Cioran, La caduta nel tempo). E qui siamo già in terra
d’infedeli, a raspare il fondo della fossa dei leoni, mentre «avere o
non avere» ci suona confortevole e familiare quanto basta.
«Siamo dei grandi intenditori di
noi stessi; d’altro canto non siamo nessuno» (E. M. Cioran,
La tentazione di esistere). Questo sfociare in nessuno
sembra però più che altro un’impennata di narcisismo. Perché, insomma,
magari potersi fregiare della purezza matematica e simmetrica
di uno zero.
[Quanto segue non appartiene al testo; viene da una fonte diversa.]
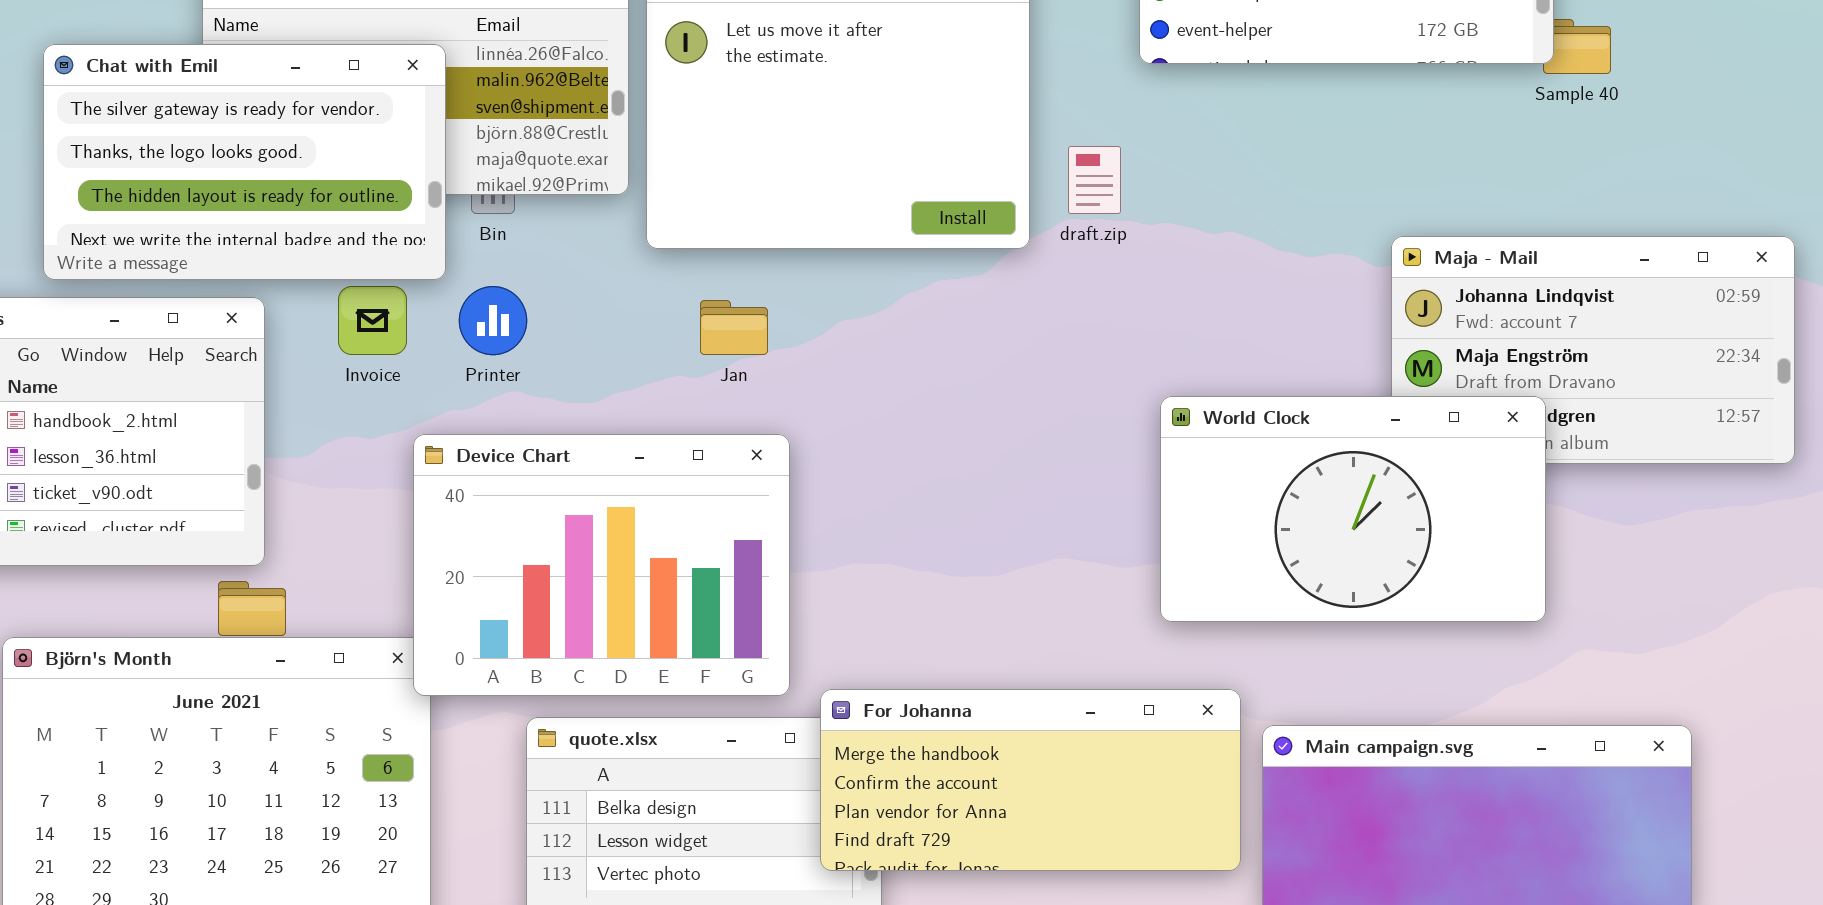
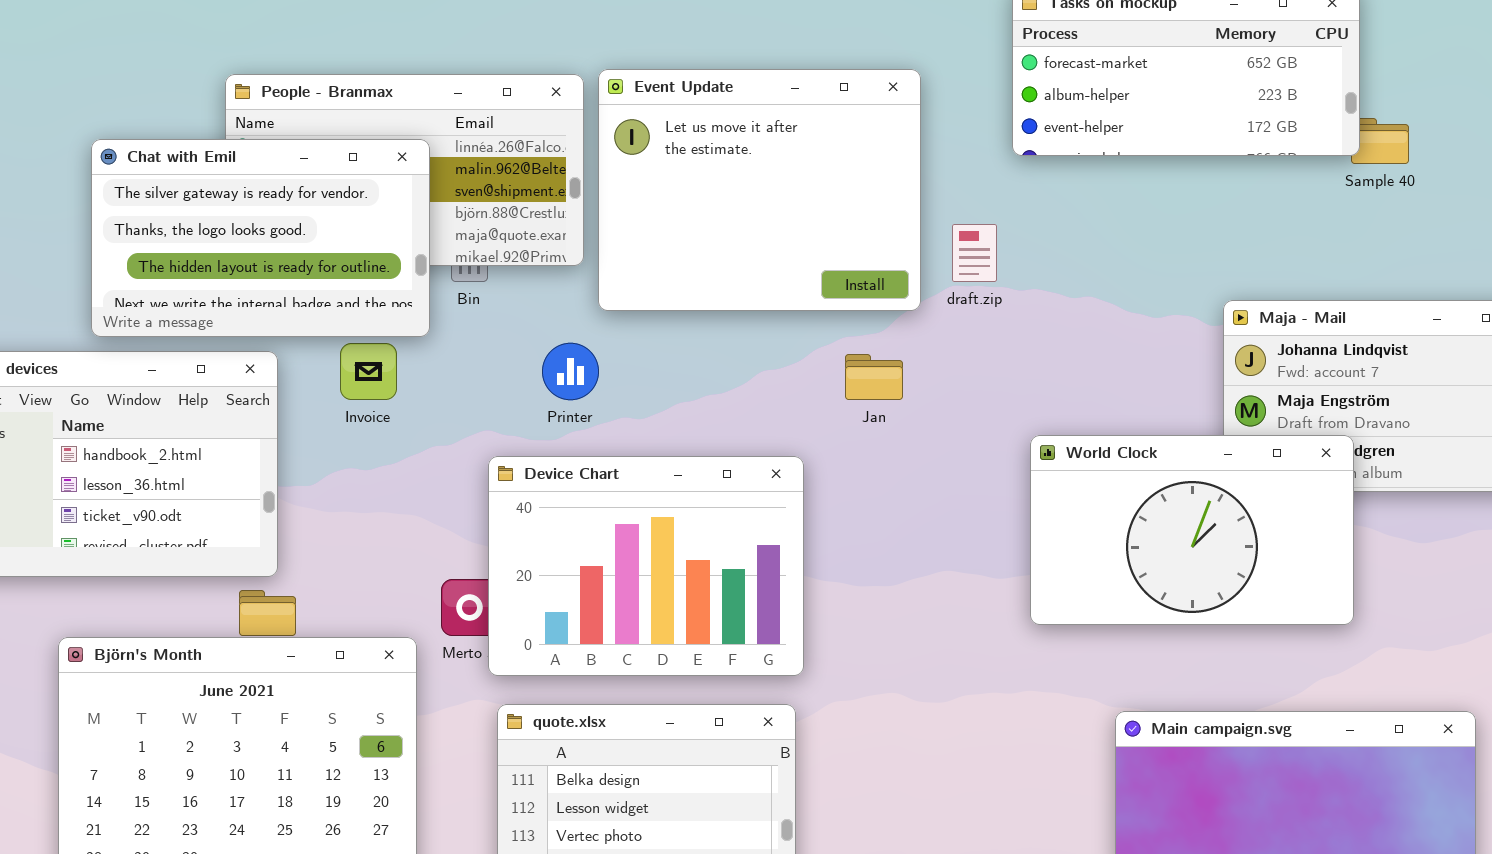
Printer: [459,286,527,355] -> [542,343,599,400], moved
Jan: [700,300,768,355] -> [845,354,903,400], moved
Device Chart: [413,434,790,696] -> [488,456,804,676], moved
For Johanna: [820,689,1241,871] -> none, closed

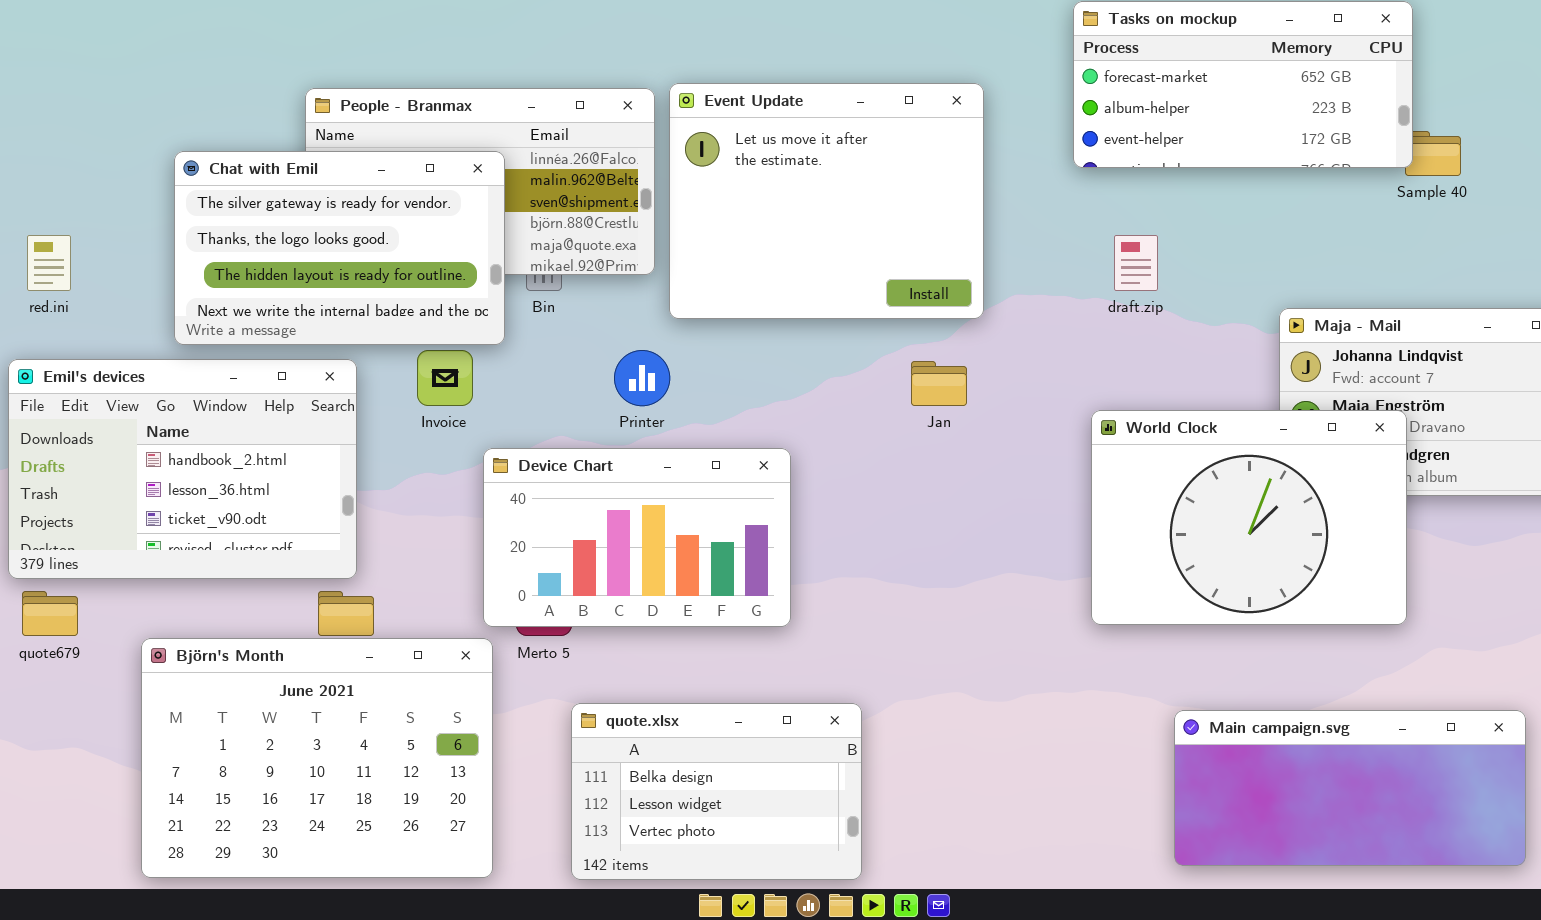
draft.zip: [952,224,997,282] -> [1114,235,1158,291], moved
World Clock: [1030,435,1354,625] -> [1091,410,1407,625], resized
Device Chart: [488,456,804,676] -> [483,448,791,627], moved, resized

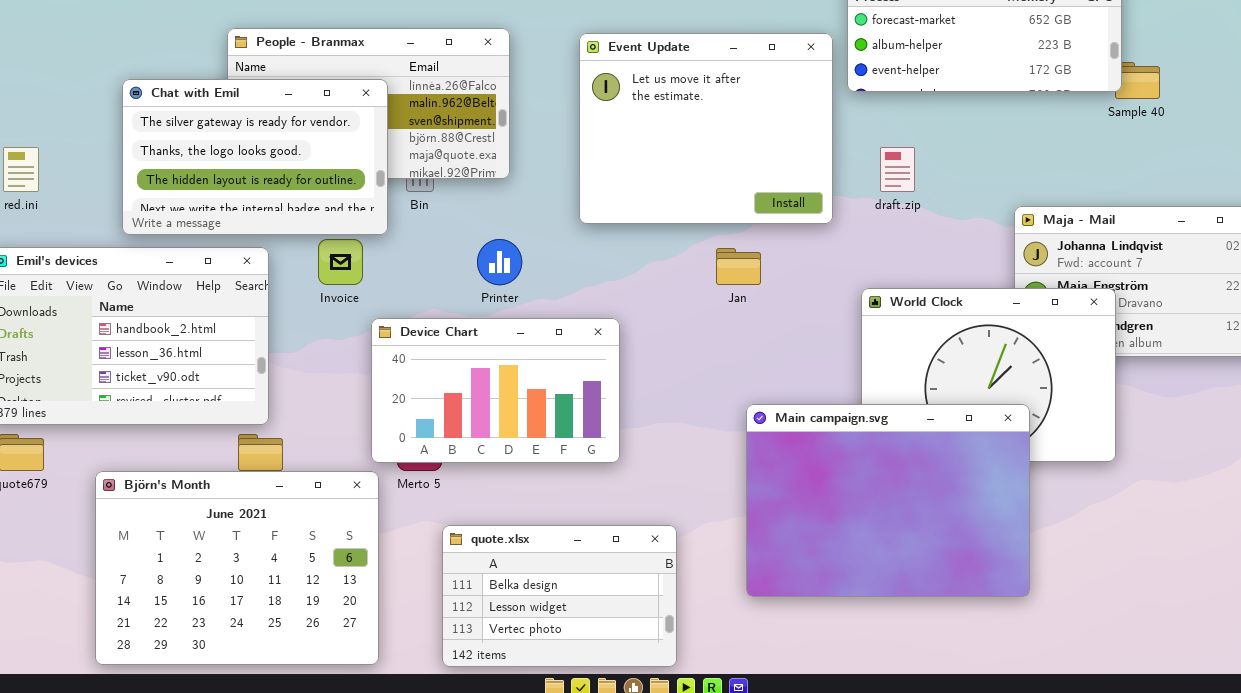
Event Update: [669,83,984,319] -> [579,33,833,224], moved
Main campaign.svg: [1174,710,1526,866] -> [746,404,1030,597], moved, resized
Pare che l’entropia, come Amleto, non ammetta la pace
risolutiva di un non-essere finalmente d.o.c., extravergine,
superpuro: «Il risveglio, momento penosissimo… L’uomo, già acquattato
nell’immonda, tiepida confusione dei sogni, come un senile tagliacalli
in fondo ad un cassetto, viene scagliato nel mondo, governato dai
federali della causa e dell’effetto… Si sveglia, e s’avvede di essere
sposato, padre, cattolico, morituro e sudato…» (G. Manganelli,
Hyperipotesi, in Tragedie da leggere, Torino 2005)
Tra Cioran e Manganelli, è chiaro,
c’è solo la pantomima d’un disaccordo inventato da noi, una
scaramuccia appena nominale. L’impiegatizio essere del Manga è
qualcosa che in effetti sarebbe tutt’altro che bestemmioso definire
nulla: purché si rinunci a ogni mistica o amletica iattanza. – E’
pretendendo di non-essere troppo, che ci si ritrova amleti: un
eccesso di libido non-vivendi che non può che sfogarsi, data la
micragnosa asfittica vita, in intrattabili escrescenze teoriche.
Insomma: teorizzare il non-essere è la scorciatoia isterica di
chi altro non sa fare che saltellare tra padella e brace – qui
potrebbe aver ragione il fastidiato Stephen Dedalus di Joyce.
Anche Amleto si affoga e strafoga
in un mare di «Parole parole parole» (Atto II, sc. 2), altro
che la perfezione dei soliloqui ammutolenti! «Il soliloquio, portato a
perfezione nell’Amleto, è parola nel silenzio, la parola del
silenzio» (F. Kermode, Il linguaggio di Shakespeare, Milano
2000). Kermode sa scrutare in Shakespeare una traccia che va
sempre più verso un linguaggio reticente: «deliberatamente in
direzione di una sorta di reticenza», «contigua al silenzio»… - Letto
così, è ovvio che il Bardo sia non solo tollerabile ma sublime:
sensazione però incomunicabile se non per risonanza tra diapason dalle
sensibilità siamesi (dunque, tanto per dire uno dei più refrattarî,
non Wittgenstein).
Si sa che si può leggere benissimo
Wittgenstein come un mistico rigoroso. Uno molto attento a non fare
storie, ma pratiche; e infatti davvero «il resto è
silenzio» nel Tractatus, mentre è tragedia lunghissima
nell’Amleto!
«Un conto è diffidare del presente
nelle speculazioni metafisiche: altra cosa è non esserci» (C. Bene,
Opere, Milano 2002)! - Amleto del primo atto pare aver
intuito questa praticabile area di assenza (vedi l’inizio mirabile, di
controllato sfuggente rancore: «Un po’ più che parente e meno che
padre…»; «Per quanto posso vi obbedirò…», Atto I, sc. 2). Ma
poi lo Spettro lo trascina nell’incubo delle esigenze estreme.
(Quanto a noi, spettatori,
vorremmo solo osservare. Nessuno può scagliare prime o seconde pietre.
Siamo tutti sempre sul punto di precipitare in disastri più grandi di
noi; e ci conserviamo buoni, è perché loro ci risparmiano).